#### Set exercise:
Each line of the material must be repeated precisely, with the pictures left out.

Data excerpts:
# # # # #
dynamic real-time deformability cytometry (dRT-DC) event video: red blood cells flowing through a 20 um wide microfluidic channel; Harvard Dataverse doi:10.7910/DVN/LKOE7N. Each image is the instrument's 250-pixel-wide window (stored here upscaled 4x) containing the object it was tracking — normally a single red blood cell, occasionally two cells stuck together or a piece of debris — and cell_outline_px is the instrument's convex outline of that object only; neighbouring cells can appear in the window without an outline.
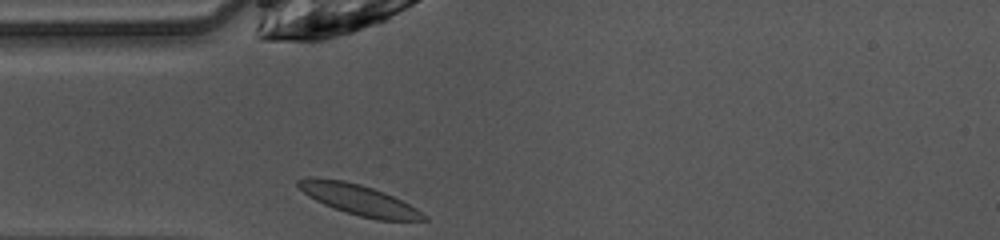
{"species": "common noctule bat (a hibernating species)", "species_latin": "Nyctalus noctula", "temperature_condition": "warm", "stored_images_in_passage": 26, "camera_frame_rate_fps": 3000, "um_per_image_px": 0.085, "animal": {"sex": "female", "body_mass_g": 10.0, "forearm_length_mm": 53.1}, "frame": {"image": 1, "passage_image": 1, "time_ms": 0.0, "image_size_px": [1000, 240], "cell_outline_px": [[428, 220], [376, 220], [344, 212], [324, 204], [308, 196], [296, 184], [296, 180], [316, 176], [344, 180], [360, 184], [384, 192], [416, 208], [428, 216]], "centroid_in_image_um": [30.48, 16.96], "position_along_channel_um": 54.5, "area_um2": 22.25}}
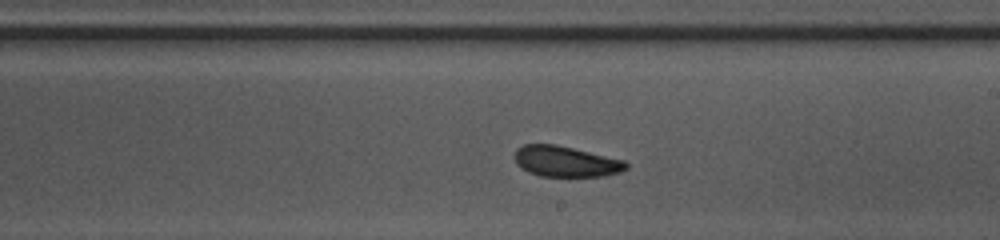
{"frame": {"image": 2, "passage_image": 15, "time_ms": 4.667, "image_size_px": [1000, 240], "cell_outline_px": [[628, 168], [620, 172], [604, 176], [540, 176], [528, 172], [516, 164], [512, 156], [516, 148], [524, 144], [556, 144], [624, 160], [628, 164]], "centroid_in_image_um": [48.04, 13.72], "position_along_channel_um": 241.0, "area_um2": 20.11}}
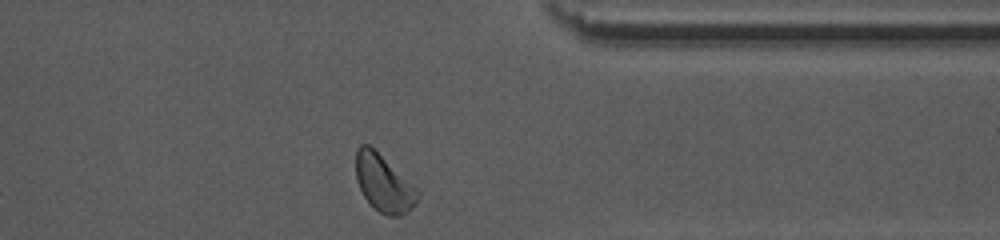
{"frame": {"image": 3, "passage_image": 26, "time_ms": 8.333, "image_size_px": [1000, 240], "cell_outline_px": [[420, 196], [412, 208], [400, 216], [388, 216], [380, 212], [364, 196], [356, 180], [356, 148], [360, 144], [368, 144], [412, 184], [420, 192]], "centroid_in_image_um": [32.61, 15.59], "position_along_channel_um": 378.8, "area_um2": 20.06}, "authors_computed_cell_mechanics": {"area_um2": 20.3456, "velocity_mm_per_s": 4.0271, "shape_relaxation_time_tau1_ms": 1.2835, "shape_relaxation_time_tau2_ms": 1.0915, "deformation_change_tau1": 0.0928, "deformation_change_tau2": 0.072}}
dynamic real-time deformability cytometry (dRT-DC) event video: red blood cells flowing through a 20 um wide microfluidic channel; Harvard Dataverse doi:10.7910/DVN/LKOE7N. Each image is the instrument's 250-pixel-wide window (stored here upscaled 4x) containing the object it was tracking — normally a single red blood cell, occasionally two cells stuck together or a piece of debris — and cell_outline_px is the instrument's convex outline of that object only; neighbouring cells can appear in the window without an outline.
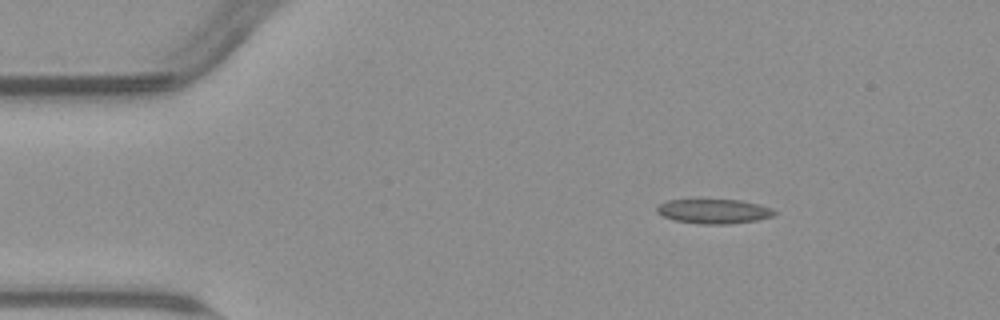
{"species": "common noctule bat (a hibernating species)", "species_latin": "Nyctalus noctula", "temperature_condition": "warm", "stored_images_in_passage": 47, "camera_frame_rate_fps": 3000, "um_per_image_px": 0.085, "animal": {"sex": "male", "body_mass_g": 23.1, "forearm_length_mm": 52.7}, "frame": {"image": 1, "passage_image": 1, "time_ms": 0.0, "image_size_px": [1000, 320], "cell_outline_px": [[776, 212], [772, 216], [756, 220], [728, 224], [704, 224], [676, 220], [664, 216], [656, 212], [656, 208], [660, 204], [668, 200], [696, 196], [740, 200], [760, 204], [772, 208]], "centroid_in_image_um": [60.63, 17.89], "position_along_channel_um": 24.4, "area_um2": 17.57}}
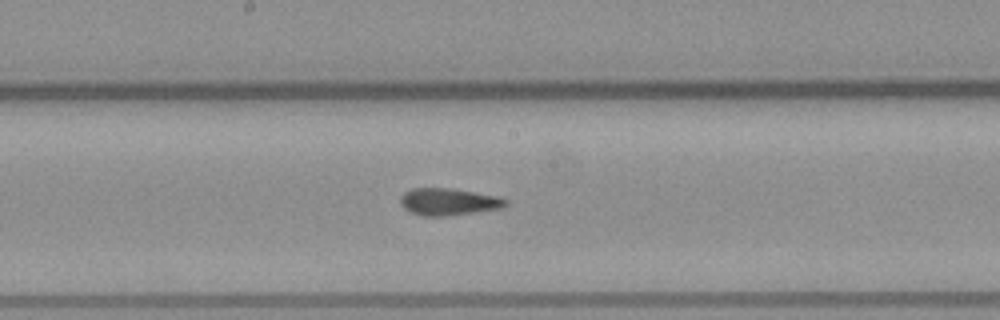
{"frame": {"image": 2, "passage_image": 21, "time_ms": 6.667, "image_size_px": [1000, 320], "cell_outline_px": [[508, 204], [500, 208], [444, 216], [424, 216], [408, 212], [400, 204], [400, 196], [404, 192], [412, 188], [452, 188], [496, 196], [508, 200]], "centroid_in_image_um": [38.06, 17.14], "position_along_channel_um": 210.1, "area_um2": 16.53}}
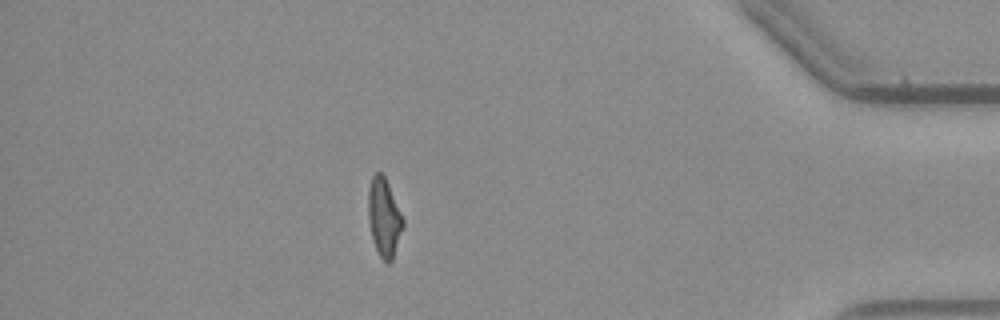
{"frame": {"image": 3, "passage_image": 40, "time_ms": 13.0, "image_size_px": [1000, 320], "cell_outline_px": [[404, 224], [392, 260], [388, 264], [380, 256], [372, 240], [368, 216], [368, 188], [372, 176], [376, 172], [380, 172], [384, 176], [388, 184], [404, 220]], "centroid_in_image_um": [32.63, 18.48], "position_along_channel_um": 402.6, "area_um2": 15.66}, "authors_computed_cell_mechanics": {"area_um2": 16.473, "velocity_mm_per_s": 3.8028, "shape_relaxation_time_tau1_ms": null, "shape_relaxation_time_tau2_ms": 1.8419, "deformation_change_tau1": null, "deformation_change_tau2": 0.0805}}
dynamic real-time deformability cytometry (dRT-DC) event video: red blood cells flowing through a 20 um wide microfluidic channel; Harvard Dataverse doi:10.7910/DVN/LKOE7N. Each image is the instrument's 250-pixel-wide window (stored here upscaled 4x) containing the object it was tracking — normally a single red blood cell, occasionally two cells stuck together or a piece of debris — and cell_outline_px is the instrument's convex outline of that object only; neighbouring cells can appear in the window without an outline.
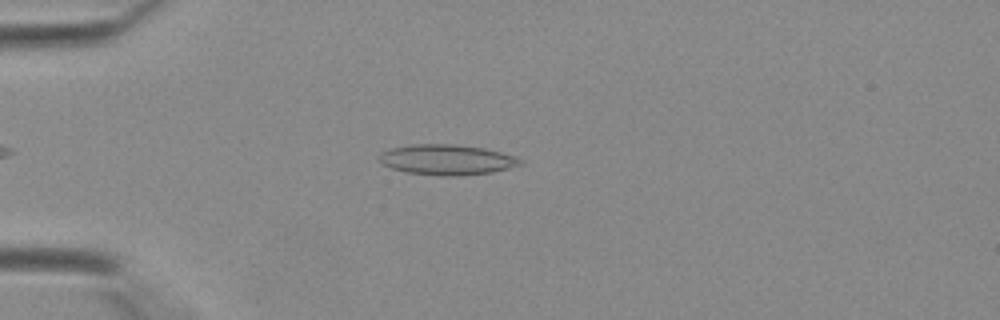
{"species": "Egyptian fruit bat (a non-hibernating species)", "species_latin": "Rousettus aegyptiacus", "temperature_condition": "warm", "stored_images_in_passage": 33, "camera_frame_rate_fps": 3000, "um_per_image_px": 0.085, "animal": {"sex": "female"}, "frame": {"image": 1, "passage_image": 7, "time_ms": 2.0, "image_size_px": [1000, 320], "cell_outline_px": [[524, 164], [492, 172], [456, 176], [440, 176], [408, 172], [392, 168], [384, 164], [380, 160], [380, 152], [392, 148], [412, 144], [456, 144], [484, 148], [516, 156]], "centroid_in_image_um": [38.0, 13.57], "position_along_channel_um": 47.0, "area_um2": 24.8}}
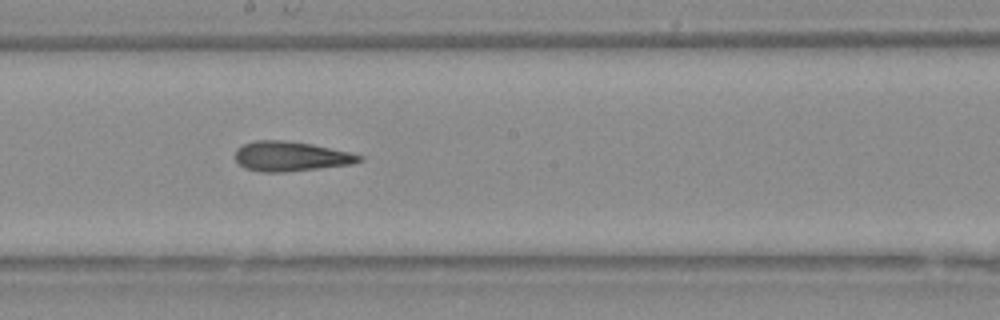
{"frame": {"image": 2, "passage_image": 19, "time_ms": 6.0, "image_size_px": [1000, 320], "cell_outline_px": [[364, 160], [352, 164], [320, 168], [284, 172], [264, 172], [244, 168], [236, 160], [236, 148], [244, 144], [256, 140], [280, 140], [312, 144], [348, 152], [364, 156]], "centroid_in_image_um": [24.72, 13.29], "position_along_channel_um": 223.5, "area_um2": 21.39}}
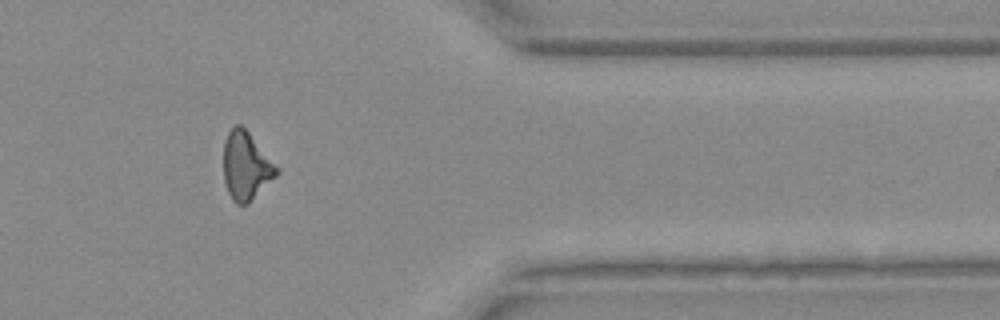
{"frame": {"image": 3, "passage_image": 30, "time_ms": 9.667, "image_size_px": [1000, 320], "cell_outline_px": [[280, 172], [248, 204], [236, 204], [232, 200], [228, 192], [224, 180], [224, 140], [228, 132], [236, 124], [240, 124], [248, 132], [280, 168]], "centroid_in_image_um": [20.92, 14.12], "position_along_channel_um": 390.5, "area_um2": 21.04}}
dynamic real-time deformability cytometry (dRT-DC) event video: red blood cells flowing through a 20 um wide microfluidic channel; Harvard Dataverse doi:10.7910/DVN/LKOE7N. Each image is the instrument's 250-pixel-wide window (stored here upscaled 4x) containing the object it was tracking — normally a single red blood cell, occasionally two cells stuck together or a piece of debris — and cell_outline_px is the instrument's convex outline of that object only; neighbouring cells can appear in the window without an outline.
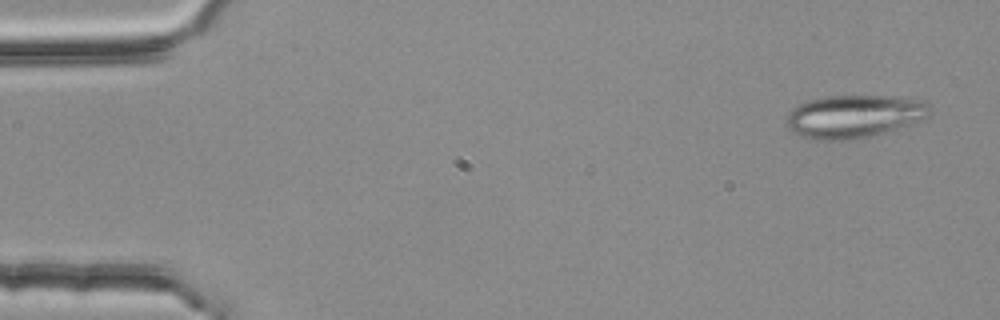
# # # # #
#### Task answer:
dynamic real-time deformability cytometry (dRT-DC) event video: red blood cells flowing through a 20 um wide microfluidic channel; Harvard Dataverse doi:10.7910/DVN/LKOE7N. Each image is the instrument's 250-pixel-wide window (stored here upscaled 4x) containing the object it was tracking — normally a single red blood cell, occasionally two cells stuck together or a piece of debris — and cell_outline_px is the instrument's convex outline of that object only; neighbouring cells can appear in the window without an outline.
{"species": "common noctule bat (a hibernating species)", "species_latin": "Nyctalus noctula", "temperature_condition": "warm", "stored_images_in_passage": 26, "camera_frame_rate_fps": 3000, "um_per_image_px": 0.085, "animal": {"sex": "female", "body_mass_g": 10.0, "forearm_length_mm": 53.1}, "frame": {"image": 1, "passage_image": 1, "time_ms": 0.0, "image_size_px": [1000, 240], "cell_outline_px": [[428, 220], [376, 220], [344, 212], [324, 204], [308, 196], [296, 184], [296, 180], [316, 176], [344, 180], [360, 184], [384, 192], [416, 208], [428, 216]], "centroid_in_image_um": [30.48, 16.96], "position_along_channel_um": 54.5, "area_um2": 22.25}}
{"frame": {"image": 2, "passage_image": 15, "time_ms": 4.667, "image_size_px": [1000, 240], "cell_outline_px": [[628, 168], [620, 172], [604, 176], [540, 176], [528, 172], [516, 164], [512, 156], [516, 148], [524, 144], [556, 144], [624, 160], [628, 164]], "centroid_in_image_um": [48.04, 13.72], "position_along_channel_um": 241.0, "area_um2": 20.11}}
{"frame": {"image": 3, "passage_image": 26, "time_ms": 8.333, "image_size_px": [1000, 240], "cell_outline_px": [[420, 196], [412, 208], [400, 216], [388, 216], [380, 212], [364, 196], [356, 180], [356, 148], [360, 144], [368, 144], [412, 184], [420, 192]], "centroid_in_image_um": [32.61, 15.59], "position_along_channel_um": 378.8, "area_um2": 20.06}, "authors_computed_cell_mechanics": {"area_um2": 20.3456, "velocity_mm_per_s": 4.0271, "shape_relaxation_time_tau1_ms": 1.2835, "shape_relaxation_time_tau2_ms": 1.0915, "deformation_change_tau1": 0.0928, "deformation_change_tau2": 0.072}}
dynamic real-time deformability cytometry (dRT-DC) event video: red blood cells flowing through a 20 um wide microfluidic channel; Harvard Dataverse doi:10.7910/DVN/LKOE7N. Each image is the instrument's 250-pixel-wide window (stored here upscaled 4x) containing the object it was tracking — normally a single red blood cell, occasionally two cells stuck together or a piece of debris — and cell_outline_px is the instrument's convex outline of that object only; neighbouring cells can appear in the window without an outline.
{"species": "common noctule bat (a hibernating species)", "species_latin": "Nyctalus noctula", "temperature_condition": "warm", "stored_images_in_passage": 47, "camera_frame_rate_fps": 3000, "um_per_image_px": 0.085, "animal": {"sex": "male", "body_mass_g": 23.1, "forearm_length_mm": 52.7}, "frame": {"image": 1, "passage_image": 1, "time_ms": 0.0, "image_size_px": [1000, 320], "cell_outline_px": [[776, 212], [772, 216], [756, 220], [728, 224], [704, 224], [676, 220], [664, 216], [656, 212], [656, 208], [660, 204], [668, 200], [696, 196], [740, 200], [760, 204], [772, 208]], "centroid_in_image_um": [60.63, 17.89], "position_along_channel_um": 24.4, "area_um2": 17.57}}
{"frame": {"image": 2, "passage_image": 21, "time_ms": 6.667, "image_size_px": [1000, 320], "cell_outline_px": [[508, 204], [500, 208], [444, 216], [424, 216], [408, 212], [400, 204], [400, 196], [404, 192], [412, 188], [452, 188], [496, 196], [508, 200]], "centroid_in_image_um": [38.06, 17.14], "position_along_channel_um": 210.1, "area_um2": 16.53}}
{"frame": {"image": 3, "passage_image": 40, "time_ms": 13.0, "image_size_px": [1000, 320], "cell_outline_px": [[404, 224], [392, 260], [388, 264], [380, 256], [372, 240], [368, 216], [368, 188], [372, 176], [376, 172], [380, 172], [384, 176], [388, 184], [404, 220]], "centroid_in_image_um": [32.63, 18.48], "position_along_channel_um": 402.6, "area_um2": 15.66}, "authors_computed_cell_mechanics": {"area_um2": 16.473, "velocity_mm_per_s": 3.8028, "shape_relaxation_time_tau1_ms": null, "shape_relaxation_time_tau2_ms": 1.8419, "deformation_change_tau1": null, "deformation_change_tau2": 0.0805}}
dynamic real-time deformability cytometry (dRT-DC) event video: red blood cells flowing through a 20 um wide microfluidic channel; Harvard Dataverse doi:10.7910/DVN/LKOE7N. Each image is the instrument's 250-pixel-wide window (stored here upscaled 4x) containing the object it was tracking — normally a single red blood cell, occasionally two cells stuck together or a piece of debris — and cell_outline_px is the instrument's convex outline of that object only; neighbouring cells can appear in the window without an outline.
{"species": "Egyptian fruit bat (a non-hibernating species)", "species_latin": "Rousettus aegyptiacus", "temperature_condition": "warm", "stored_images_in_passage": 33, "camera_frame_rate_fps": 3000, "um_per_image_px": 0.085, "animal": {"sex": "female"}, "frame": {"image": 1, "passage_image": 7, "time_ms": 2.0, "image_size_px": [1000, 320], "cell_outline_px": [[524, 164], [492, 172], [456, 176], [440, 176], [408, 172], [392, 168], [384, 164], [380, 160], [380, 152], [392, 148], [412, 144], [456, 144], [484, 148], [516, 156]], "centroid_in_image_um": [38.0, 13.57], "position_along_channel_um": 47.0, "area_um2": 24.8}}
{"frame": {"image": 2, "passage_image": 19, "time_ms": 6.0, "image_size_px": [1000, 320], "cell_outline_px": [[364, 160], [352, 164], [320, 168], [284, 172], [264, 172], [244, 168], [236, 160], [236, 148], [244, 144], [256, 140], [280, 140], [312, 144], [348, 152], [364, 156]], "centroid_in_image_um": [24.72, 13.29], "position_along_channel_um": 223.5, "area_um2": 21.39}}
{"frame": {"image": 3, "passage_image": 30, "time_ms": 9.667, "image_size_px": [1000, 320], "cell_outline_px": [[280, 172], [248, 204], [236, 204], [232, 200], [228, 192], [224, 180], [224, 140], [228, 132], [236, 124], [240, 124], [248, 132], [280, 168]], "centroid_in_image_um": [20.92, 14.12], "position_along_channel_um": 390.5, "area_um2": 21.04}}
dynamic real-time deformability cytometry (dRT-DC) event video: red blood cells flowing through a 20 um wide microfluidic channel; Harvard Dataverse doi:10.7910/DVN/LKOE7N. Each image is the instrument's 250-pixel-wide window (stored here upscaled 4x) containing the object it was tracking — normally a single red blood cell, occasionally two cells stuck together or a piece of debris — and cell_outline_px is the instrument's convex outline of that object only; neighbouring cells can appear in the window without an outline.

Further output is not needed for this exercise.